Lo studio, pubblicato questa mattina sul "Journal of Parkinson's Disease", ha per protagonisti il Golden Retriever Bumper e il Labrador nero Peanut che sono stati addestrati dall'organizzazione benefica per distinguere i tamponi sebacei di persone affette dal morbo di Parkinson da quelli di persone sane.
I test e i risultati dello studio
Dopo il periodo di training, "i cani sono stati testati utilizzando 60 nuovi tamponi cutanei di controllo e 40 campioni target. I cani hanno identificato correttamente il 70% e l'80% dei campioni di Parkinson e hanno ignorato correttamente il 90% e il 98% dei campioni di controllo. Questi risultati confermano ricerche precedenti che dimostrano che i cani possono essere addestrati a rilevare in modo affidabile l'odore del morbo di Parkinson".

Secondo gli studiosi, poi, Bumper e Peanut non solo hanno usato il loro naso per trovare la malattia ma hanno rilevato nei campioni prelevati pure altri problemi di salute.
"Attualmente non esiste un test unico e affidabile per il morbo di Parkinson – scrivono i ricercatori – Comprendere i cambiamenti biologici che avvengono nell'organismo può aiutare nella diagnosi precoce. I cani hanno un olfatto incredibile e sono stati addestrati a rilevare diverse patologie".

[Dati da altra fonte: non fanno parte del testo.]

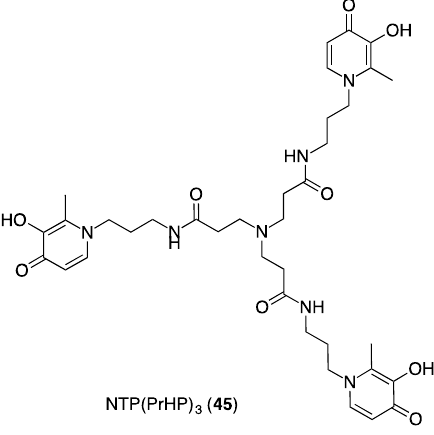
Figure 14. Structure of NTP(PrHP) 3 .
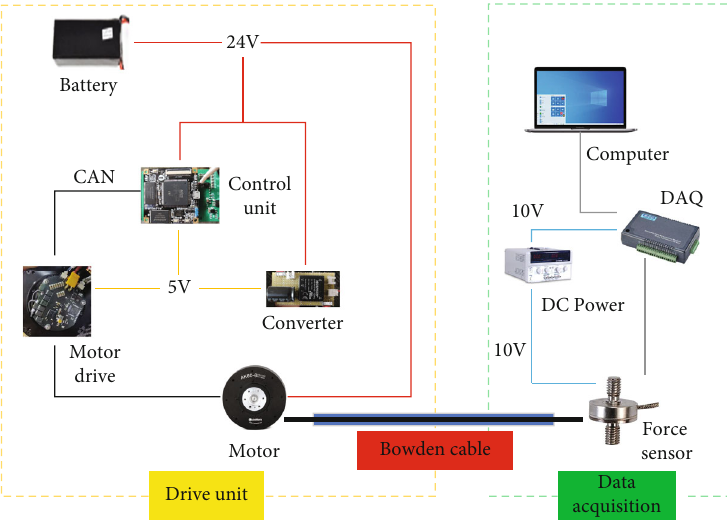
Figure 11: The schematic diagram of the fl exible exoskeleton electrical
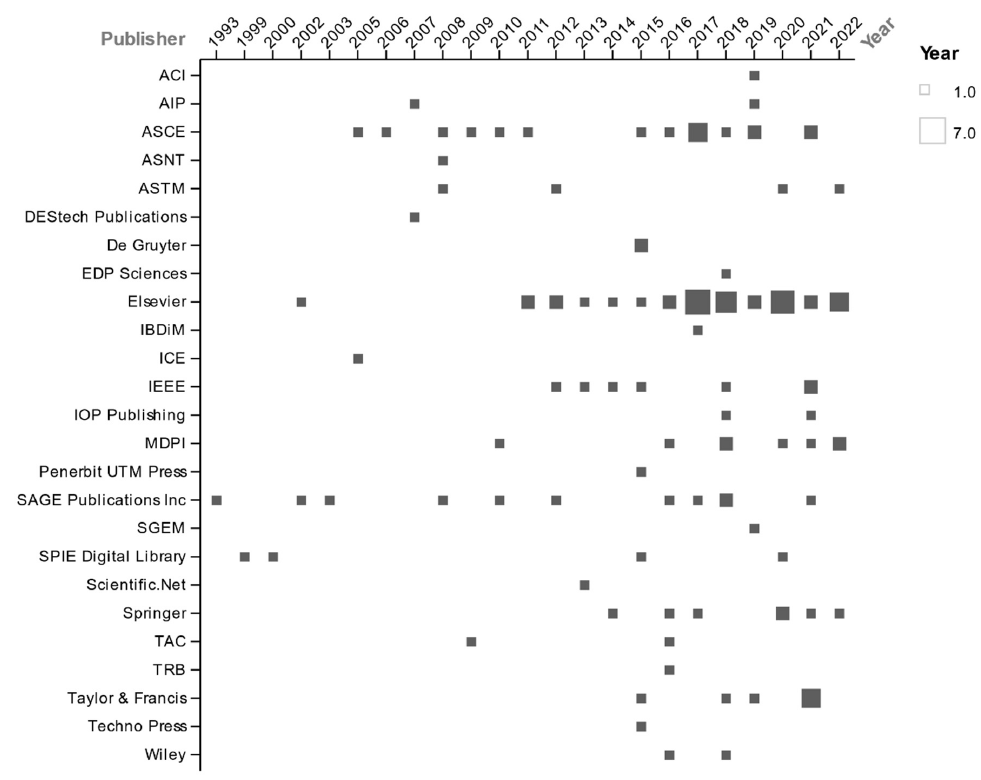
Figure 18. Number of relevant publications (122 selection) per publisher since 1993.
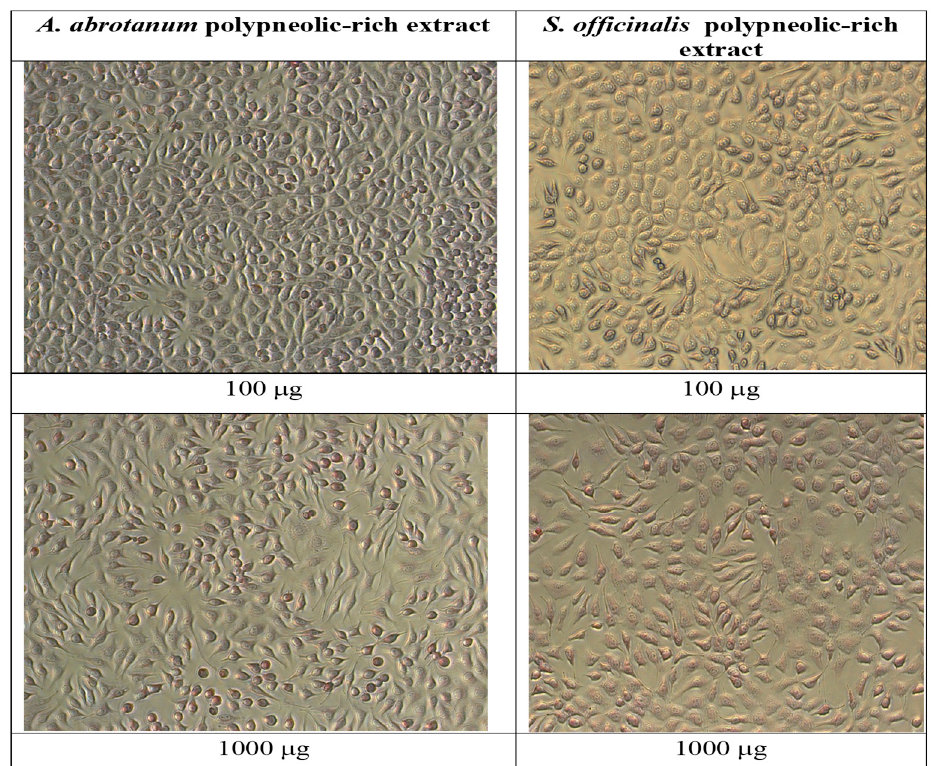
Figure 5. Normal NCTC cell line.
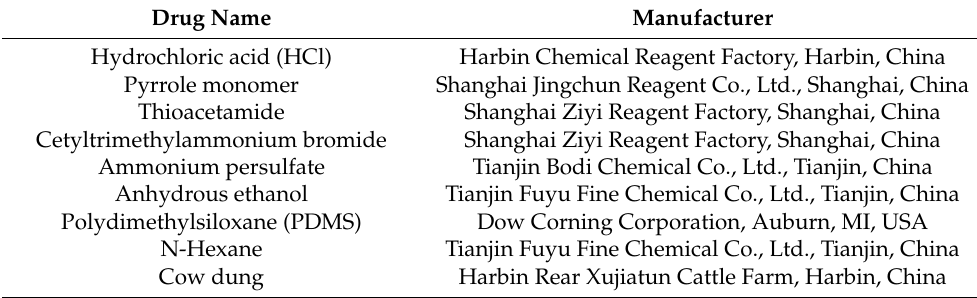
Table 1. Experimental reagents. Drug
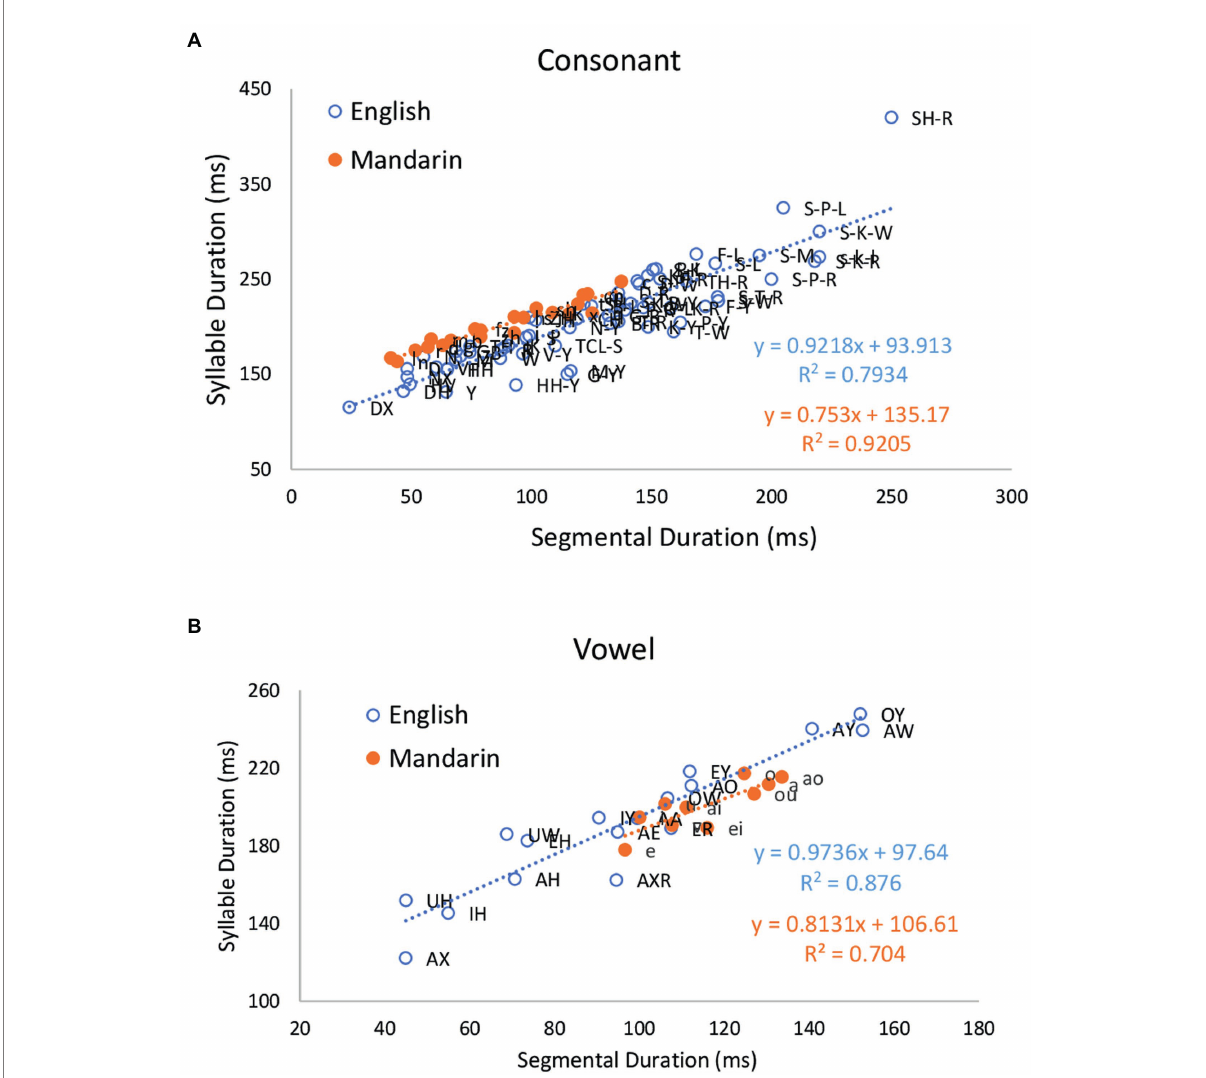
FIGURE 2 Duration of CV syllable in American English and Mandarin as a function of intrinsic duration of consonants (A) and vowels (B) , together with linear regression lines and Pearson correlation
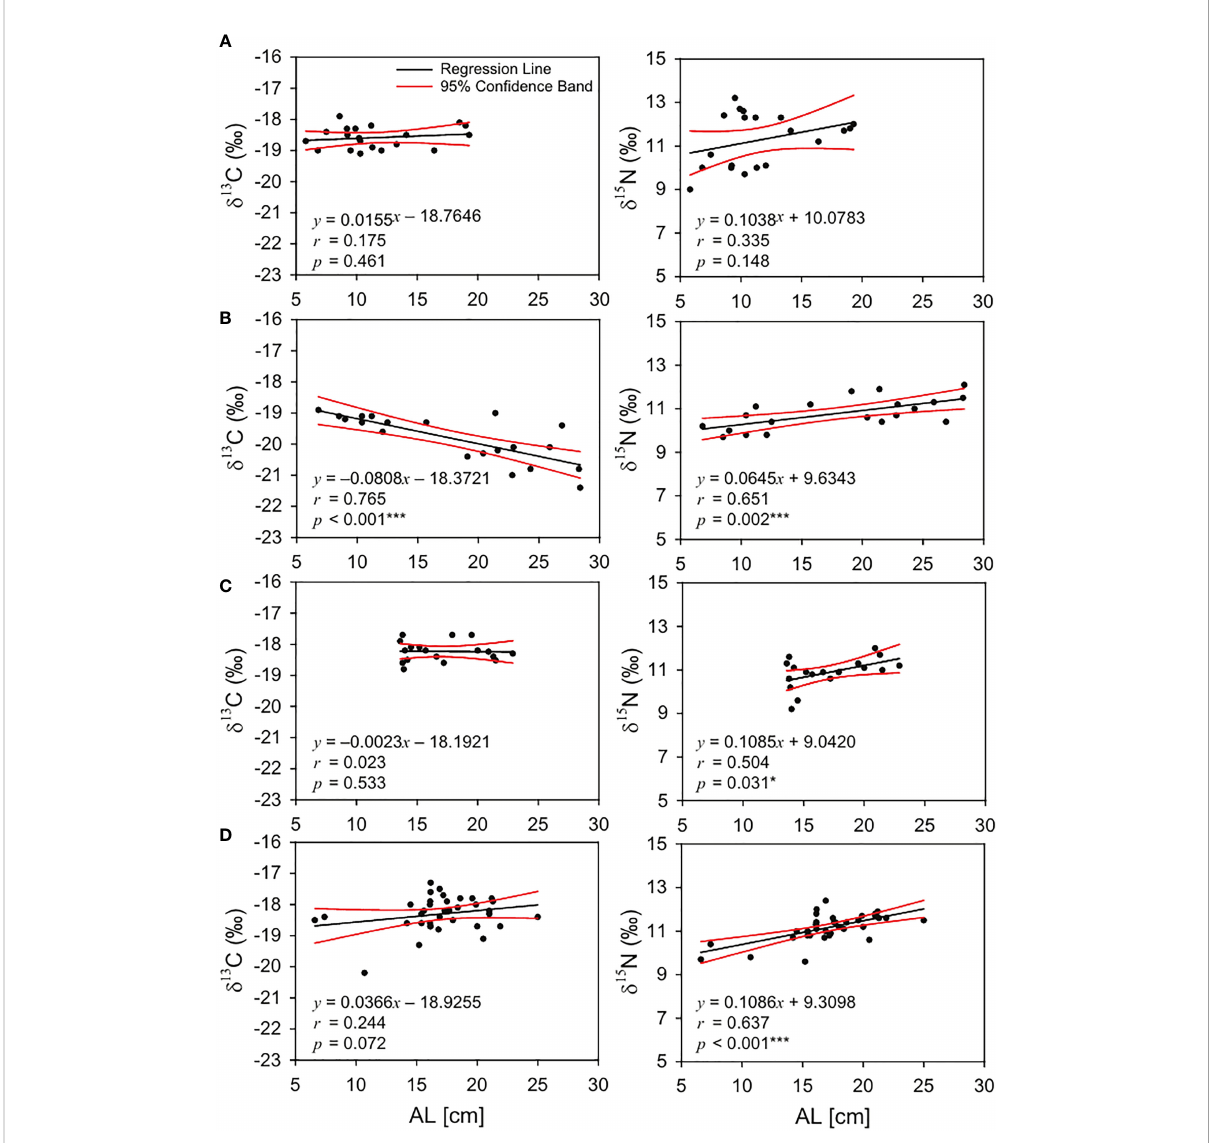
FIGURE 4 Regression relationships between d 13 C – anal length (cm, left) and d 15 N – anal length (cm, right) of large-head hairtail ( Trichiurus japonicus ) collected in the South Sea of Korea during February (A) , May (B) , August (C) , and November (D) 2021, *, p < 0.05 and ***, p <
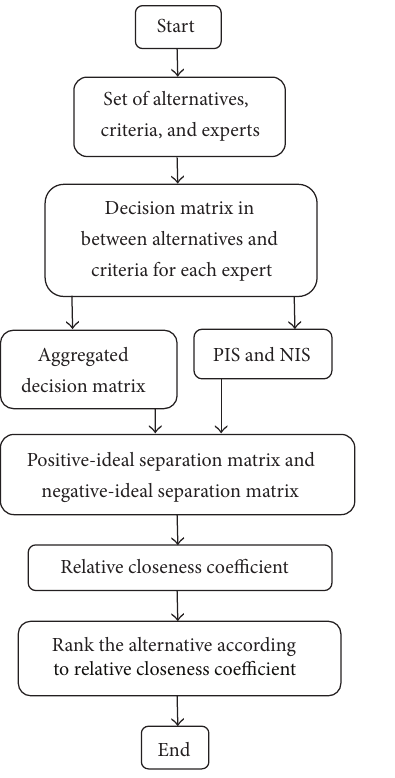
Figure 1: Flow chart of TOPSIS for TVHFS.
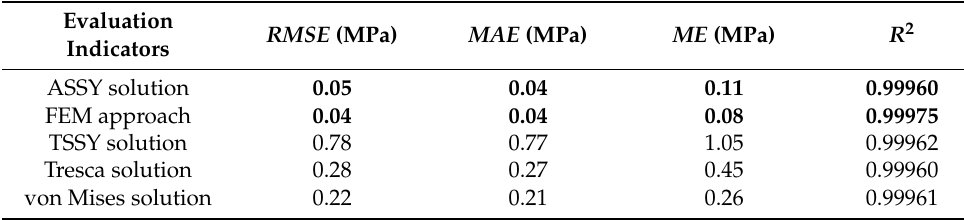
Table 4. Statistical comparison of burst pressure prediction.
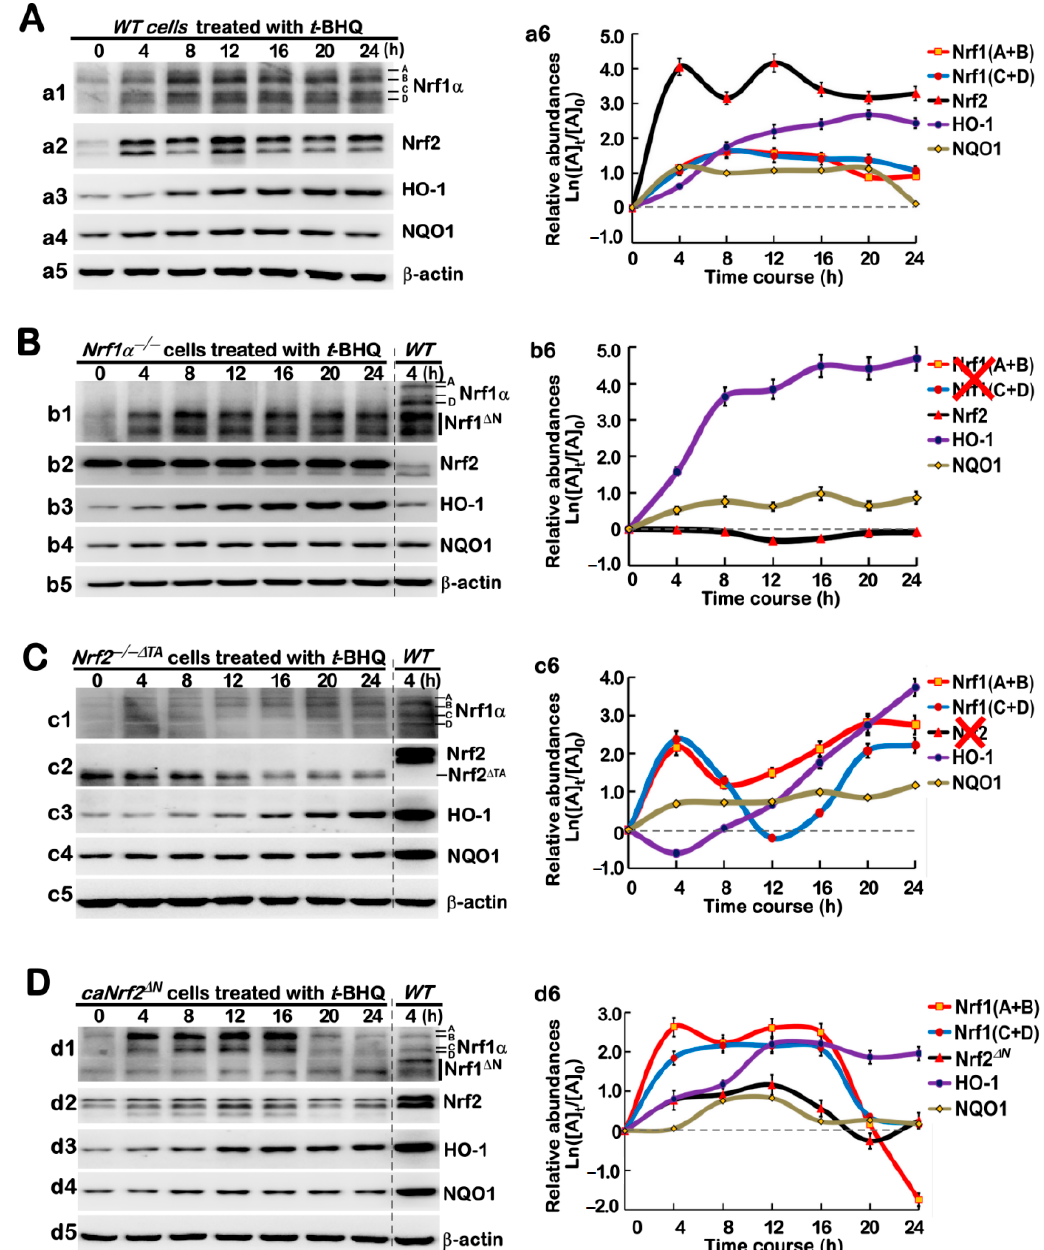
Figure 3. Long-term effects of t BHQ on protein abundances of Nrf1, Nrf2 and co-target genes. Experimental cells, WT ( A ), Nrf1 α − / − ( B ), Nrf2 − / − ∆ TA ( C ), and caNrf2 ∆ N ( D ), were or were not treated with 50 µ M t BHQ for 0 to 24 h, before basal and t BHQ-inducible protein changes of Nrf1 ( a1 , b1 , c1 , d1 ), Nrf2 ( a2 , b2 , c2 , d2 ), HO-1 ( a3 , b3 , c3 , d3 ), and NQO1 ( a4 , b4 , c4 , d4 ) were determined by Western blotting with their indicated antibodies, whilst β -actin served as a loading control. The intensity of those immunoblots, representing different protein expression levels, was also quantified by the Quantity One 4.5.2 software (Bio-Rad, Hercules, CA, USA). The data were representative of at least three independent experiments, as shown graphically (in right panels), after being calculated by a formula of Ln([A] t /[A] 0 , in which [A] t indicated a fold change (mean ± SD) in each of those examined protein expression levels at different times relative to the corresponding controls measured at 0 h (i.e., [A] 0 ). In addition, it should be noted that two big red crosses represent the constitutive losses of Nrf1 or Nrf2 ( b6 , c6 ),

Come è stato eseguito lo studio
I test sono stati effettuati "in doppio cieco", ovvero solo il computer che è stato utilizzato per raccogliere i dati aveva informazioni su quali fossero i campioni corretti.
Non è la prima volta che la scienza accerta questa capacità da parte del "miglior amico dell'uomo". Un anno fa uno studio intitolato "Dai piccoli ai grandi: i cani domestici di razze diverse possono essere addestrati a rilevare il morbo di Parkinson" aveva già messo in evidenza che i cani di famiglia possono essere addestrati a riconoscerne l'odore e la ricerca era stata condotta sempre attraverso un percorso di discriminazione olfattiva tra campioni di sebo forniti da pazienti con e senza la malattia.